◆ Exercise requirements
Copy every line from the data below in which the string "Self" can be found.

==== Exercise inputs

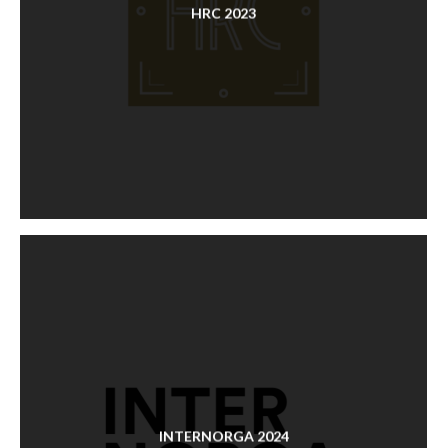
HRC 2023
INTERNORGA 2024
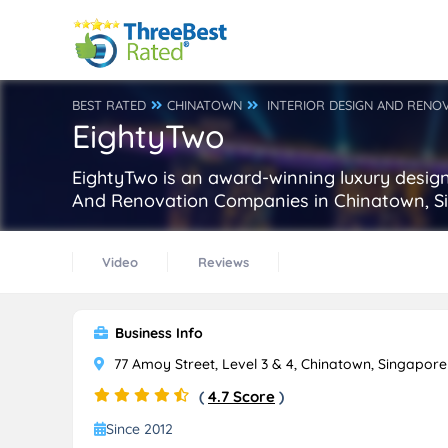
BEST RATED
CHINATOWN
INTERIOR DESIGN AND RENO
EightyTwo
EightyTwo is an award-winning luxury design 
And Renovation Companies in Chinatown, S
Video
Reviews
Business Info
77 Amoy Street, Level 3 & 4, Chinatown, Singapor
(
4.7 Score
)
Since 2012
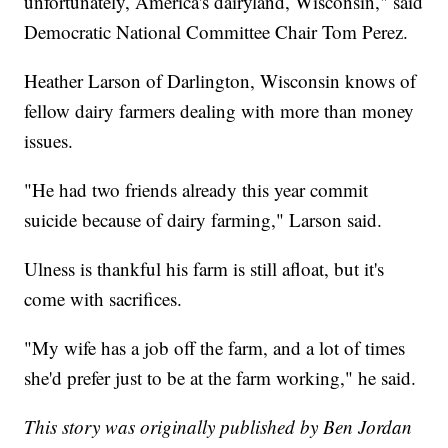
unfortunately, America's dairyland, Wisconsin," said
Democratic National Committee Chair Tom Perez.
Heather Larson of Darlington, Wisconsin knows of
fellow dairy farmers dealing with more than money
issues.
"He had two friends already this year commit
suicide because of dairy farming," Larson said.
Ulness is thankful his farm is still afloat, but it's
come with sacrifices.
"My wife has a job off the farm, and a lot of times
she'd prefer just to be at the farm working," he said.
This story was originally published by Ben Jordan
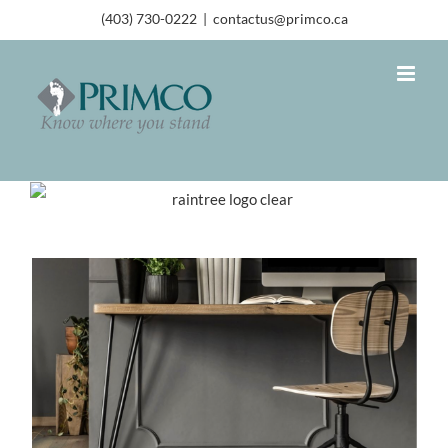
(403) 730-0222
|
contactus@primco.ca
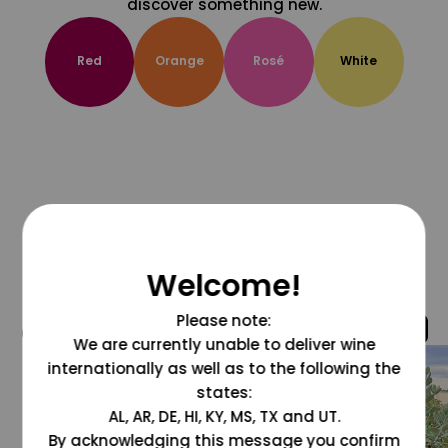
discover something new.
Red
Orange
Rosé
White
Welcome!
Please note:
@grapesdotcom
We are currently unable to deliver wine
internationally as well as to the following the
states:
AL, AR, DE, HI, KY, MS, TX and UT.
By acknowledging this message you confirm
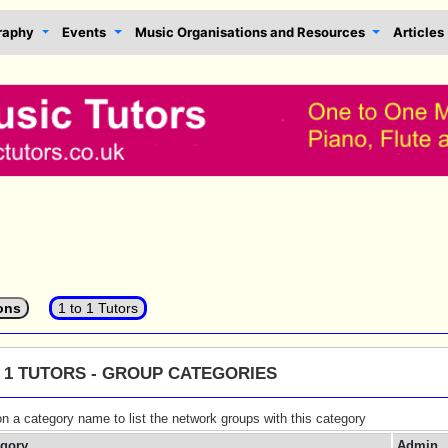
raphy
Events
Music Organisations and Resources
Articles
ons
1 to 1 Tutors
O 1 TUTORS - GROUP CATEGORIES
on a category name to list the network groups with this category
egory
Admin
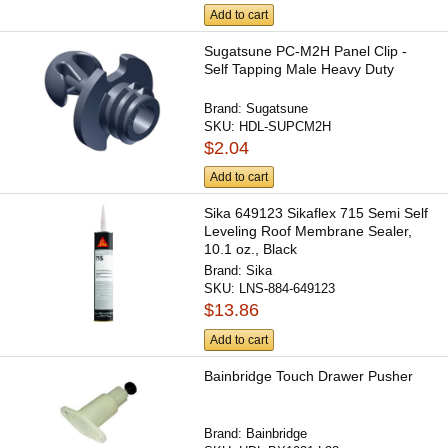
Add to cart
Sugatsune PC-M2H Panel Clip -
Self Tapping Male Heavy Duty
Brand:
Sugatsune
SKU:
HDL-SUPCM2H
$2.04
Add to cart
Sika 649123 Sikaflex 715 Semi Self
Leveling Roof Membrane Sealer,
10.1 oz., Black
Brand:
Sika
SKU:
LNS-884-649123
$13.86
Add to cart
Bainbridge Touch Drawer Pusher
Brand:
Bainbridge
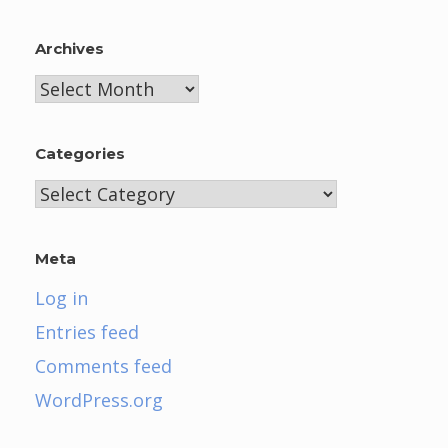
Archives
Archives
Categories
Categories
Meta
Log in
Entries feed
Comments feed
WordPress.org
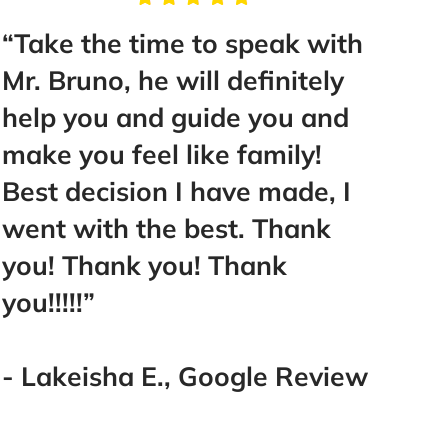
he time to speak with
“You will no
no, he will definitely
hiring these
ou and guide you and
Bruno & Asso
u feel like family!
best car acc
cision I have made, I
San Diego a
ith the best. Thank
them 100%!!
hank you! Thank
”
- Adam C., 
sha E., Google Review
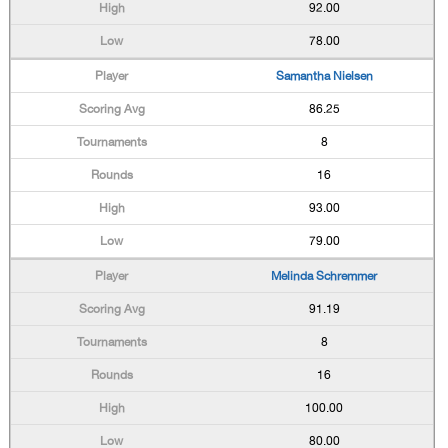
92.00
78.00
Samantha Nielsen
86.25
8
16
93.00
79.00
Melinda Schremmer
91.19
8
16
100.00
80.00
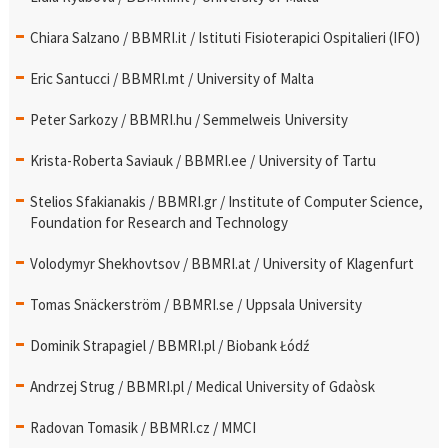
Chiara Salzano / BBMRI.it / Istituti Fisioterapici Ospitalieri (IFO)
Eric Santucci / BBMRI.mt / University of Malta
Peter Sarkozy / BBMRI.hu / Semmelweis University
Krista-Roberta Saviauk / BBMRI.ee / University of Tartu
Stelios Sfakianakis / BBMRI.gr / Institute of Computer Science,
Foundation for Research and Technology
Volodymyr Shekhovtsov / BBMRI.at / University of Klagenfurt
Tomas Snäckerström / BBMRI.se / Uppsala University
Dominik Strapagiel / BBMRI.pl / Biobank Łódź
Andrzej Strug / BBMRI.pl / Medical University of Gdaòsk
Radovan Tomasik / BBMRI.cz / MMCI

========

◆ Task result
Self Tapping Male Heavy Duty
Sika 649123 Sikaflex 715 Semi Self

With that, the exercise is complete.